Task input below:

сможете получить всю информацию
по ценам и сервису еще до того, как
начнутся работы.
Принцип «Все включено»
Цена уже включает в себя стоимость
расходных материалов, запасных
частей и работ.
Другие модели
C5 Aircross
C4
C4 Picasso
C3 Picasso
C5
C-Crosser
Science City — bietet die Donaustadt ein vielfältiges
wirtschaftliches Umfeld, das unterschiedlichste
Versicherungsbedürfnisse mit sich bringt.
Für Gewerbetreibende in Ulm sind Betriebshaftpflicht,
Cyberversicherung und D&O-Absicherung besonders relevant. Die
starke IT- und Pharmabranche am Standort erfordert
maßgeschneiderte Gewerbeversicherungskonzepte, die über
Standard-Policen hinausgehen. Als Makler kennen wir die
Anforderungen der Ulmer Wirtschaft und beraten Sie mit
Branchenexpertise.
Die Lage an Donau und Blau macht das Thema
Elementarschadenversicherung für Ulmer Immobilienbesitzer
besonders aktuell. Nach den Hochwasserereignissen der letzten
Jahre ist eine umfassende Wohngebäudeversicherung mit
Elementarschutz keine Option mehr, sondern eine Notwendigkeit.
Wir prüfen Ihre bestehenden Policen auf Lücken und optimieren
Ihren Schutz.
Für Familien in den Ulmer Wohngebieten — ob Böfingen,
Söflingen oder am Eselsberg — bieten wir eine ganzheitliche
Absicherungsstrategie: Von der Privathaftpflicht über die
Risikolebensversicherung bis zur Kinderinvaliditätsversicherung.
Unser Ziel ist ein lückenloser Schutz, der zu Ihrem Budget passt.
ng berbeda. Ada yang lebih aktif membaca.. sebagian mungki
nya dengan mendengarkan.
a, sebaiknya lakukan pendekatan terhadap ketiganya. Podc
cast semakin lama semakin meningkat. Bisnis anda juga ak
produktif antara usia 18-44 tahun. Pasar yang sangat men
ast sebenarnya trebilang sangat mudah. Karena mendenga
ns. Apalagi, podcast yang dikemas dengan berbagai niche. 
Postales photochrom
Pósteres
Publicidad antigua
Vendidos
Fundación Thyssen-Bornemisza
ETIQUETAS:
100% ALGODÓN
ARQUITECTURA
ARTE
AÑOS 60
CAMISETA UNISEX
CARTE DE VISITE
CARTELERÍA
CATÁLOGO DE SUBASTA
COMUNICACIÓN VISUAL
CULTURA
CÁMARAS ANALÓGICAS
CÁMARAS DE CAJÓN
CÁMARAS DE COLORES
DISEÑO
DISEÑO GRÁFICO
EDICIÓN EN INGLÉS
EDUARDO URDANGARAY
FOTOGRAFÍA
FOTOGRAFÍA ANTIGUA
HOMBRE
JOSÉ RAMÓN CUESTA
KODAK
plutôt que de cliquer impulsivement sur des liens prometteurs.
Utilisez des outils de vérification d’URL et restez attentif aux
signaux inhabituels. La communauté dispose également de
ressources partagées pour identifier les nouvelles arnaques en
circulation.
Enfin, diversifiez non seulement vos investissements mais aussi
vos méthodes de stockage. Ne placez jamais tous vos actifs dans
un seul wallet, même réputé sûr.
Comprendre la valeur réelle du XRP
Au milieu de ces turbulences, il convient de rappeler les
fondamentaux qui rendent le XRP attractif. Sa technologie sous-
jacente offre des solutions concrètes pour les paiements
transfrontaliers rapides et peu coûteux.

End of Task input.
Task input below:

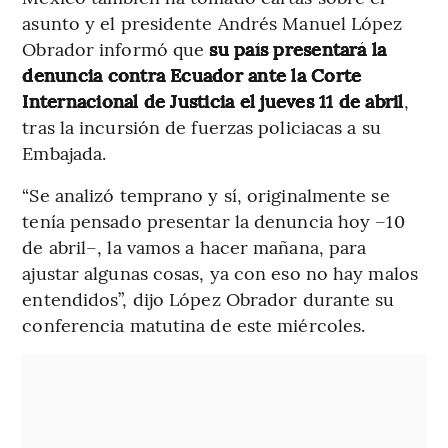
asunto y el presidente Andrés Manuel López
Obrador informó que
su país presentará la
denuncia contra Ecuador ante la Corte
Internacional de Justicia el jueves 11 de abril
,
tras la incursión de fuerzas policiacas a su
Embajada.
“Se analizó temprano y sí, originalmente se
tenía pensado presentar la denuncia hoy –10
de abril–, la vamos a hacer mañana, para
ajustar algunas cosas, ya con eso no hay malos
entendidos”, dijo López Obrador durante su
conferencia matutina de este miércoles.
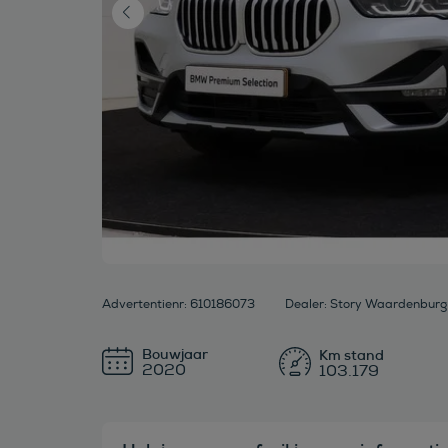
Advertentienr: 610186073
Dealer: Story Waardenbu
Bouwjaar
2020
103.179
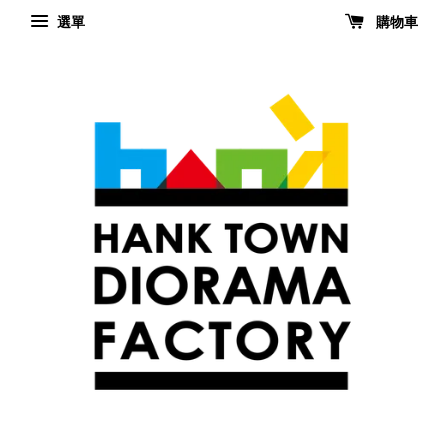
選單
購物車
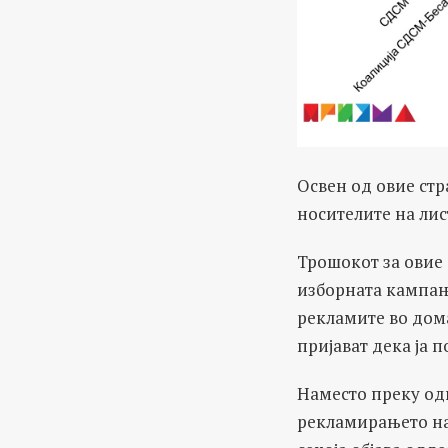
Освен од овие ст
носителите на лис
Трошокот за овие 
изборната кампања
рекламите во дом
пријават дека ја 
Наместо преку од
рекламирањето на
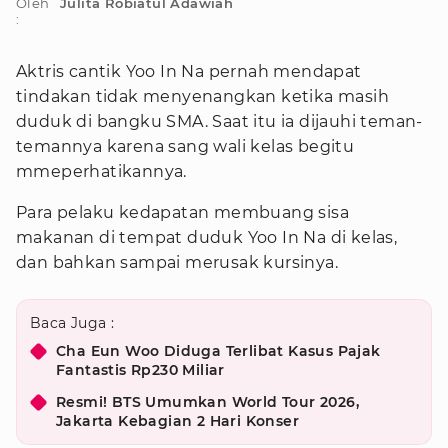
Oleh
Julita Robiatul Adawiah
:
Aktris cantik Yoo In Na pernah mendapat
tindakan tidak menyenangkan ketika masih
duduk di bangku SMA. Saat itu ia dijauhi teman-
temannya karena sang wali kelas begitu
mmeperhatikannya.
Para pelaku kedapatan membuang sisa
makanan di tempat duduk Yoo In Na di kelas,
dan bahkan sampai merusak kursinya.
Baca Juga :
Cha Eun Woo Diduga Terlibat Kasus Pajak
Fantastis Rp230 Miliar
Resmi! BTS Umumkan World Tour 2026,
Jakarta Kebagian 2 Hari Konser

End of Task input.
Task input below:

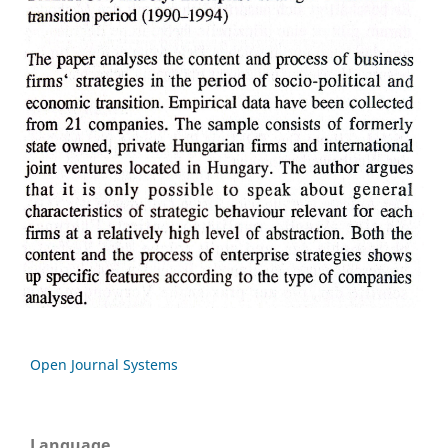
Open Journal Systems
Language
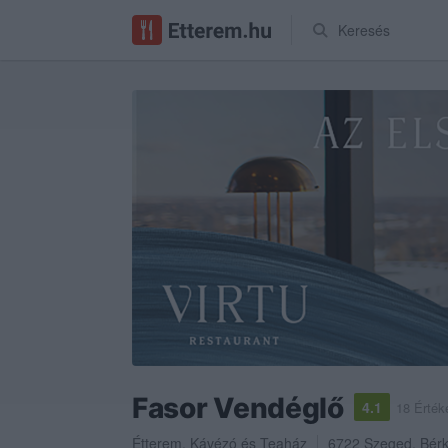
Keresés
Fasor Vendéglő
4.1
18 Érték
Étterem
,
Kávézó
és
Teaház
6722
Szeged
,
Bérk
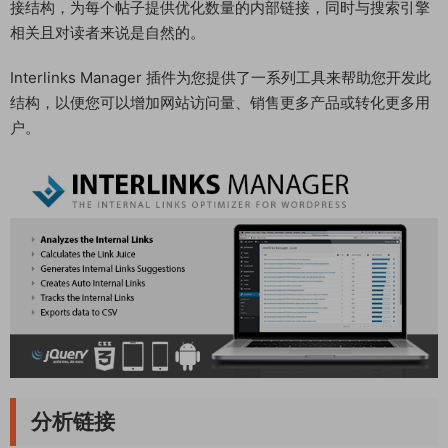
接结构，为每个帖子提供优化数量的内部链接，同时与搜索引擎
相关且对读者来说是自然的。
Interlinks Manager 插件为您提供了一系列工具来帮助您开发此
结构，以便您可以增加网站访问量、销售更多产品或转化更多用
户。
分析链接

End of Task input.

Required work ▸
Retype word for word everything in the listing above from the line that holds "сможете получить всю информацию" down to the line that holds "Für Gewerbetreibende in". Keep both end lines and leave out the rest.

Response for this exercise ▸
сможете получить всю информацию
по ценам и сервису еще до того, как
начнутся работы.
Принцип «Все включено»
Цена уже включает в себя стоимость
расходных материалов, запасных
частей и работ.
Другие модели
C5 Aircross
C4
C4 Picasso
C3 Picasso
C5
C-Crosser
Science City — bietet die Donaustadt ein vielfältiges
wirtschaftliches Umfeld, das unterschiedlichste
Versicherungsbedürfnisse mit sich bringt.
Für Gewerbetreibende in Ulm sind Betriebshaftpflicht,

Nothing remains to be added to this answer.